:: Records provided ::
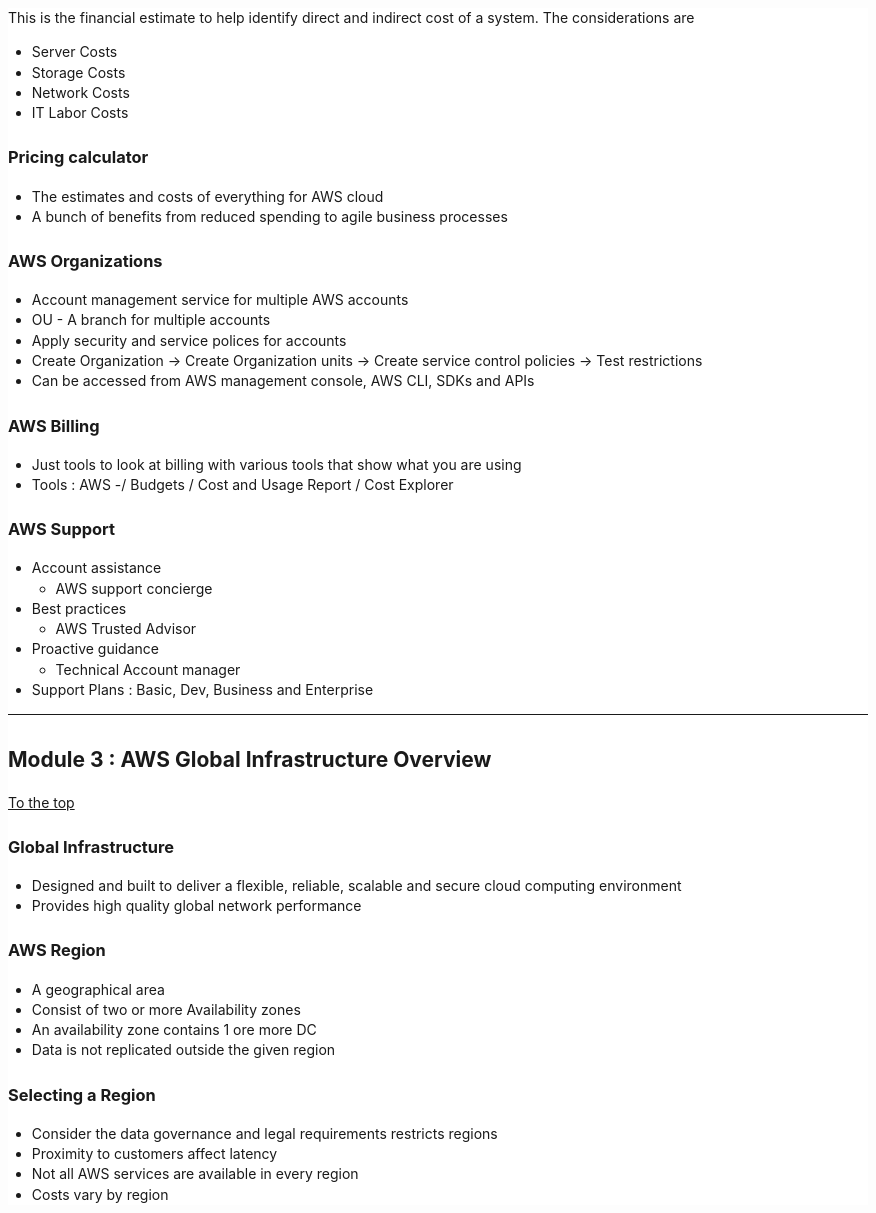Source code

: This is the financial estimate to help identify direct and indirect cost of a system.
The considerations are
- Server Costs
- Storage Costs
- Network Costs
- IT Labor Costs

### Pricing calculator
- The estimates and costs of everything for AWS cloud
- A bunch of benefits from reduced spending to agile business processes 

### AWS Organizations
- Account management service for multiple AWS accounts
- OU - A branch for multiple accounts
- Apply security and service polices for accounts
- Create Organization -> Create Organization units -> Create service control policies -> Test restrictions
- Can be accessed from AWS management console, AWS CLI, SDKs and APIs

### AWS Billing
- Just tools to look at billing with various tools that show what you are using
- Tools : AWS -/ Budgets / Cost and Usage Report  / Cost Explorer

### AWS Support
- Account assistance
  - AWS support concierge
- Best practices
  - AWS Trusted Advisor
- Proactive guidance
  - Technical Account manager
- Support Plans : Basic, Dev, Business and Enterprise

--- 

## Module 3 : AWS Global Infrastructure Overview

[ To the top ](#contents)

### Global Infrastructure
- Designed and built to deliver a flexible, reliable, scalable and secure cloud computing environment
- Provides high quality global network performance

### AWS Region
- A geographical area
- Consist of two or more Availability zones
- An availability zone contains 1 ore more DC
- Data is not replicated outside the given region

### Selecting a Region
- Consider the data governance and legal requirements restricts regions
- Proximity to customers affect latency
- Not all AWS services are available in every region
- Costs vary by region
:::
## What to do
Please output exactly the lines between the one holding "- Tools : AWS" and the one holding "- Designed and" in the records above, inclusive, and nothing more.

## Solution to this task
- Tools : AWS -/ Budgets / Cost and Usage Report  / Cost Explorer

### AWS Support
- Account assistance
  - AWS support concierge
- Best practices
  - AWS Trusted Advisor
- Proactive guidance
  - Technical Account manager
- Support Plans : Basic, Dev, Business and Enterprise

--- 

## Module 3 : AWS Global Infrastructure Overview

[ To the top ](#contents)

### Global Infrastructure
- Designed and built to deliver a flexible, reliable, scalable and secure cloud computing environment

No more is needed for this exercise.